Answer
$$\cos\frac{7\pi}{9}\cos\frac{2\pi}{9}-\sin\frac{7\pi}{9}\sin\frac{2\pi}{9}=-1$$
Work Step by Step
$$\cos\frac{7\pi}{9}\cos\frac{2\pi}{9}-\sin\frac{7\pi}{9}\sin\frac{2\pi}{9}$$
Remember the identity cosine of a sum:
$$\cos(A+B)=\cos A\cos B-\sin A\sin B$$
So we see here that $A$ resembles $\frac{7\pi}{9}$ and $B$ resembles $\frac{2\pi}{9}$.

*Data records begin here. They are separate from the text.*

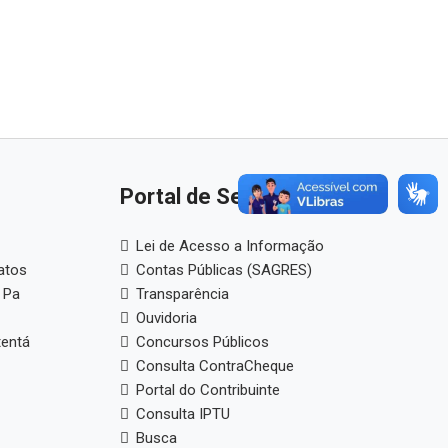
Portal de Serviços
Lei de Acesso a Informação
atos
Contas Públicas (SAGRES)
 Pa
Transparência
Ouvidoria
tentá
Concursos Públicos
Consulta ContraCheque
Portal do Contribuinte
Consulta IPTU
Busca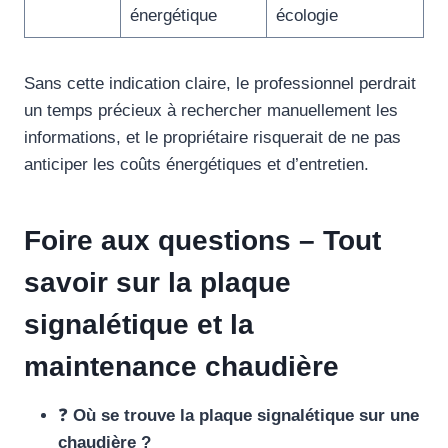
énergétique
écologie
Sans cette indication claire, le professionnel perdrait
un temps précieux à rechercher manuellement les
informations, et le propriétaire risquerait de ne pas
anticiper les coûts énergétiques et d’entretien.
Foire aux questions – Tout
savoir sur la plaque
signalétique et la
maintenance chaudière
❓
Où se trouve la plaque signalétique sur une
chaudière ?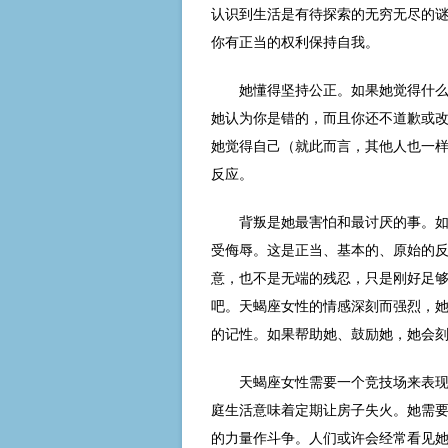
认识到生活是有待探索的无穷无尽的
你有正当的权利保持自我。
她懂得坚持公正。如果她觉得什
她认为你是错的，而且你还不道歉或
她觉得自己（就此而言，其他人也一
反应。
背叛是她最害怕和最讨厌的事。
受侮辱。这是正当、基本的、原始的
意，也不是无端的残忍，只是刚好足
吧。天蝎座女性的情感深刻而强烈，
的记性。如果帮助她、鼓励她，她会
天蝎座女性需要一个竞技场来表
庭生活意味着定期让房子失火。她需
的力量作斗争。人们或许会经常看见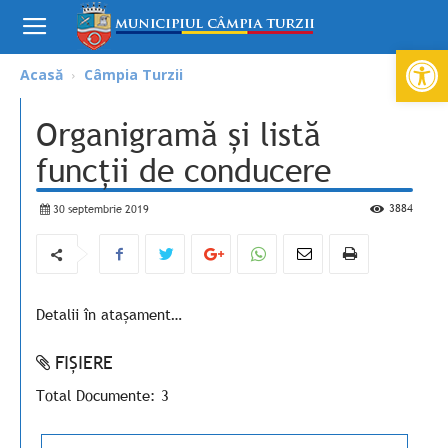
Deschide ba
Acasă
Câmpia Turzii
Organigramă și listă
funcții de conducere
3884
30 septembrie 2019
Detalii în atașament…
FIȘIERE
Total Documente: 3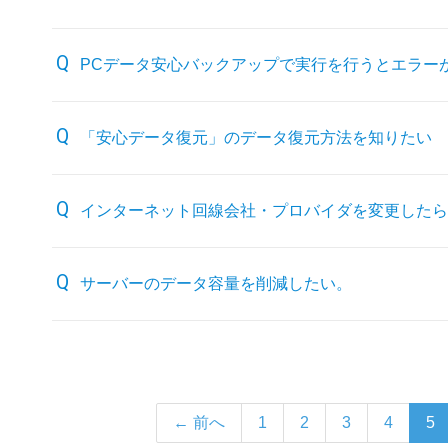
PCデータ安心バックアップで実行を行うとエラー
「安心データ復元」のデータ復元方法を知りたい
インターネット回線会社・プロバイダを変更したら
サーバーのデータ容量を削減したい。
← 前へ
1
2
3
4
5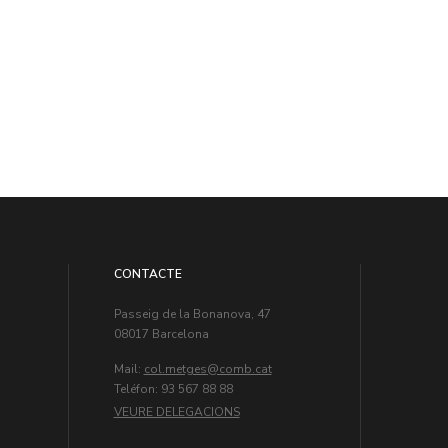
CONTACTE
Passeig de la Bonanova, 47
08017 Barcelona
Mail:
col.metges
Teléfon: 93 567 88 88
VEURE DELEGACIONS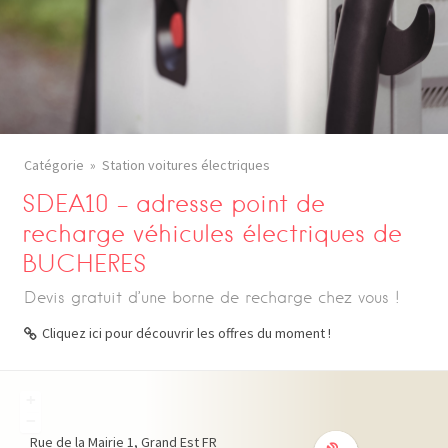
Catégorie
Station voitures électriques
SDEA10 – adresse point de
recharge véhicules électriques de
BUCHERES
Devis gratuit d’une borne de recharge chez vous !
Cliquez ici pour découvrir les offres du moment !
+
−
Rue de la Mairie
1
Grand Est
FR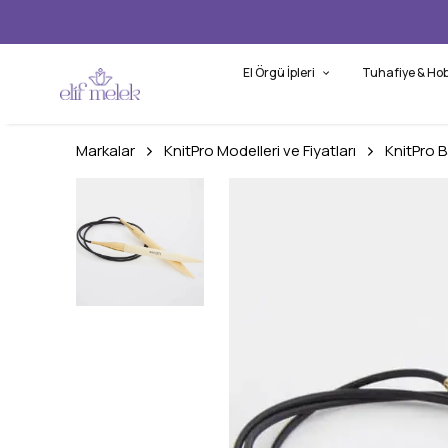
El Örgü İpleri
Tuhafiye & Hob
Markalar
KnitPro Modelleri ve Fiyatları
KnitPro B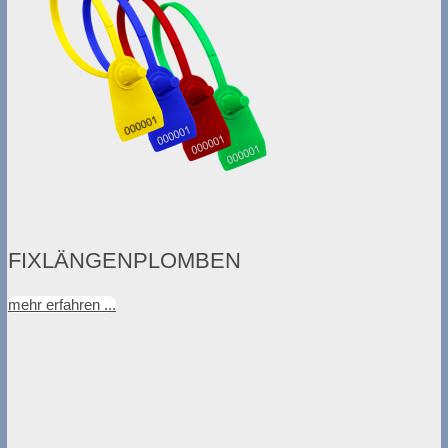
FIXLÄNGENPLOMBEN
mehr erfahren ...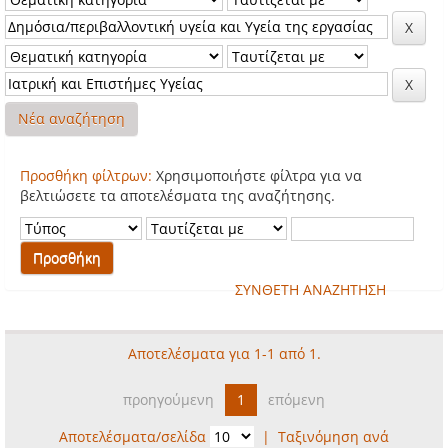
Νέα αναζήτηση
Προσθήκη φίλτρων:
Χρησιμοποιήστε φίλτρα για να
βελτιώσετε τα αποτελέσματα της αναζήτησης.
ΣΥΝΘΕΤΗ ΑΝΑΖΗΤΗΣΗ
Αποτελέσματα για 1-1 από 1.
προηγούμενη
1
επόμενη
Αποτελέσματα/σελίδα
|
Ταξινόμηση ανά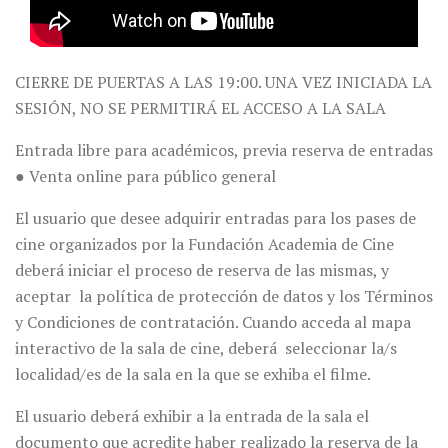
CIERRE DE PUERTAS A LAS 19:00. UNA VEZ INICIADA LA
SESIÓN, NO SE PERMITIRÁ EL ACCESO A LA SALA
Entrada libre para académicos, previa reserva de entradas
● Venta online para público general
El usuario que desee adquirir entradas para los pases de
cine organizados por la Fundación Academia de Cine
deberá iniciar el proceso de reserva de las mismas, y
aceptar la política de protección de datos y los Términos
y Condiciones de contratación. Cuando acceda al mapa
interactivo de la sala de cine, deberá seleccionar la/s
localidad/es de la sala en la que se exhiba el filme.
El usuario deberá exhibir a la entrada de la sala el
documento que acredite haber realizado la reserva de la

That means we can shorten the exercise as follows:
$$\cos\frac{7\pi}{9}\cos\frac{2\pi}{9}-\sin\frac{7\pi}{9}\sin\frac{2\pi}{9}=\cos(\frac{7\pi}{9}+\frac{2\pi}{9})$$
$$\cos\frac{7\pi}{9}\cos\frac{2\pi}{9}-\sin\frac{7\pi}{9}\sin\frac{2\pi}{9}=\cos\frac{9\pi}{9}$$
$$\cos\frac{7\pi}{9}\cos\frac{2\pi}{9}-\sin\frac{7\pi}{9}\sin\frac{2\pi}{9}=\cos\pi$$
$$\cos\frac{7\pi}{9}\cos\frac{2\pi}{9}-\sin\frac{7\pi}{9}\sin\frac{2\pi}{9}=-1$$